# What is required
What you return should match the data below exactly, with every entry reproduced.

Records from a dataset:
=== Section Start ===

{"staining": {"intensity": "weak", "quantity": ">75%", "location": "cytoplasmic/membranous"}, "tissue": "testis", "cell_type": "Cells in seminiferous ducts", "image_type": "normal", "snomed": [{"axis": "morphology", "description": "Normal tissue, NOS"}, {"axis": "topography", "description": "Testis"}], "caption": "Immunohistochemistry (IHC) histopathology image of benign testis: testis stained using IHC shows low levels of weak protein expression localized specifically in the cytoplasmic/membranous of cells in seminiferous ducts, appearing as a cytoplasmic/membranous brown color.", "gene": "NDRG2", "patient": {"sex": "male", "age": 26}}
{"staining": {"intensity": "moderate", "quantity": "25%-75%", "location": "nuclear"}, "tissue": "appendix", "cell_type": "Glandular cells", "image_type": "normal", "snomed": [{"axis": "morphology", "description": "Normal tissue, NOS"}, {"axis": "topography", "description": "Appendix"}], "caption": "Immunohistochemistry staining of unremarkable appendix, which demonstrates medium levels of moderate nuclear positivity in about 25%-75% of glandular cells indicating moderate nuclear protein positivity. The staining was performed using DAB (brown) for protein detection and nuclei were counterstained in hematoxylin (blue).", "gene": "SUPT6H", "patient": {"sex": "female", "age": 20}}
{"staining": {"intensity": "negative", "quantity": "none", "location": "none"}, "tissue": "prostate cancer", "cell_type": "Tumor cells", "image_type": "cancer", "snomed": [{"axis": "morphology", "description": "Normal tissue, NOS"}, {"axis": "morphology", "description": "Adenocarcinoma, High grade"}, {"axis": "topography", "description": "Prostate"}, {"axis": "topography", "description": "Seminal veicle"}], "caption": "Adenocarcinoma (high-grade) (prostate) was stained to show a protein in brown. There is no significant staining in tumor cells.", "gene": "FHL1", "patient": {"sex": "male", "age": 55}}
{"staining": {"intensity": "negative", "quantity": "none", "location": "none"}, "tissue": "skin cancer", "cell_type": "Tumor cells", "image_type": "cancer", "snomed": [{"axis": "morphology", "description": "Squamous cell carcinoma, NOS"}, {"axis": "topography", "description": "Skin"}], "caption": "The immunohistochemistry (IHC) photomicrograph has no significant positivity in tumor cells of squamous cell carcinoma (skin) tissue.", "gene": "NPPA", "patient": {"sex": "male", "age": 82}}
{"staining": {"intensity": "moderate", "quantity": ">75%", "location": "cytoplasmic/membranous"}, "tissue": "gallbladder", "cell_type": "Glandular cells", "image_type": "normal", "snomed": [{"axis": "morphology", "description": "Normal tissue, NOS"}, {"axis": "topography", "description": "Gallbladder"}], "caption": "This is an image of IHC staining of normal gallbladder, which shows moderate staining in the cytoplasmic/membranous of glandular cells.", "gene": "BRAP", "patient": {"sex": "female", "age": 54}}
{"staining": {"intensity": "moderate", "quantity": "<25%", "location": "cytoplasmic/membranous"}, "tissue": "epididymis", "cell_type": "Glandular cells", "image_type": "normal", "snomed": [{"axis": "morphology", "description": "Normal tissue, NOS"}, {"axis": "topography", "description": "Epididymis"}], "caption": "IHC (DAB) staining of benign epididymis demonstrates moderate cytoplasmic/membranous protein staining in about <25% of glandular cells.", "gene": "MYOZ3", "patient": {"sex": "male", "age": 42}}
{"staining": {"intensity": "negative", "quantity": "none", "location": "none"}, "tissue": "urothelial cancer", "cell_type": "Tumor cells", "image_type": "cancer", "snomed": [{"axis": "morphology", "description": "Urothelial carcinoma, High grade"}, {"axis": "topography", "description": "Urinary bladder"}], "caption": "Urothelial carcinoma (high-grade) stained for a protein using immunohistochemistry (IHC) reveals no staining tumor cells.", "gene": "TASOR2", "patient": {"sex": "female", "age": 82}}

=== Section End ===

# Written solution
{"staining": {"intensity": "weak", "quantity": ">75%", "location": "cytoplasmic/membranous"}, "tissue": "testis", "cell_type": "Cells in seminiferous ducts", "image_type": "normal", "snomed": [{"axis": "morphology", "description": "Normal tissue, NOS"}, {"axis": "topography", "description": "Testis"}], "caption": "Immunohistochemistry (IHC) histopathology image of benign testis: testis stained using IHC shows low levels of weak protein expression localized specifically in the cytoplasmic/membranous of cells in seminiferous ducts, appearing as a cytoplasmic/membranous brown color.", "gene": "NDRG2", "patient": {"sex": "male", "age": 26}}
{"staining": {"intensity": "moderate", "quantity": "25%-75%", "location": "nuclear"}, "tissue": "appendix", "cell_type": "Glandular cells", "image_type": "normal", "snomed": [{"axis": "morphology", "description": "Normal tissue, NOS"}, {"axis": "topography", "description": "Appendix"}], "caption": "Immunohistochemistry staining of unremarkable appendix, which demonstrates medium levels of moderate nuclear positivity in about 25%-75% of glandular cells indicating moderate nuclear protein positivity. The staining was performed using DAB (brown) for protein detection and nuclei were counterstained in hematoxylin (blue).", "gene": "SUPT6H", "patient": {"sex": "female", "age": 20}}
{"staining": {"intensity": "negative", "quantity": "none", "location": "none"}, "tissue": "prostate cancer", "cell_type": "Tumor cells", "image_type": "cancer", "snomed": [{"axis": "morphology", "description": "Normal tissue, NOS"}, {"axis": "morphology", "description": "Adenocarcinoma, High grade"}, {"axis": "topography", "description": "Prostate"}, {"axis": "topography", "description": "Seminal veicle"}], "caption": "Adenocarcinoma (high-grade) (prostate) was stained to show a protein in brown. There is no significant staining in tumor cells.", "gene": "FHL1", "patient": {"sex": "male", "age": 55}}
{"staining": {"intensity": "negative", "quantity": "none", "location": "none"}, "tissue": "skin cancer", "cell_type": "Tumor cells", "image_type": "cancer", "snomed": [{"axis": "morphology", "description": "Squamous cell carcinoma, NOS"}, {"axis": "topography", "description": "Skin"}], "caption": "The immunohistochemistry (IHC) photomicrograph has no significant positivity in tumor cells of squamous cell carcinoma (skin) tissue.", "gene": "NPPA", "patient": {"sex": "male", "age": 82}}
{"staining": {"intensity": "moderate", "quantity": ">75%", "location": "cytoplasmic/membranous"}, "tissue": "gallbladder", "cell_type": "Glandular cells", "image_type": "normal", "snomed": [{"axis": "morphology", "description": "Normal tissue, NOS"}, {"axis": "topography", "description": "Gallbladder"}], "caption": "This is an image of IHC staining of normal gallbladder, which shows moderate staining in the cytoplasmic/membranous of glandular cells.", "gene": "BRAP", "patient": {"sex": "female", "age": 54}}
{"staining": {"intensity": "moderate", "quantity": "<25%", "location": "cytoplasmic/membranous"}, "tissue": "epididymis", "cell_type": "Glandular cells", "image_type": "normal", "snomed": [{"axis": "morphology", "description": "Normal tissue, NOS"}, {"axis": "topography", "description": "Epididymis"}], "caption": "IHC (DAB) staining of benign epididymis demonstrates moderate cytoplasmic/membranous protein staining in about <25% of glandular cells.", "gene": "MYOZ3", "patient": {"sex": "male", "age": 42}}
{"staining": {"intensity": "negative", "quantity": "none", "location": "none"}, "tissue": "urothelial cancer", "cell_type": "Tumor cells", "image_type": "cancer", "snomed": [{"axis": "morphology", "description": "Urothelial carcinoma, High grade"}, {"axis": "topography", "description": "Urinary bladder"}], "caption": "Urothelial carcinoma (high-grade) stained for a protein using immunohistochemistry (IHC) reveals no staining tumor cells.", "gene": "TASOR2", "patient": {"sex": "female", "age": 82}}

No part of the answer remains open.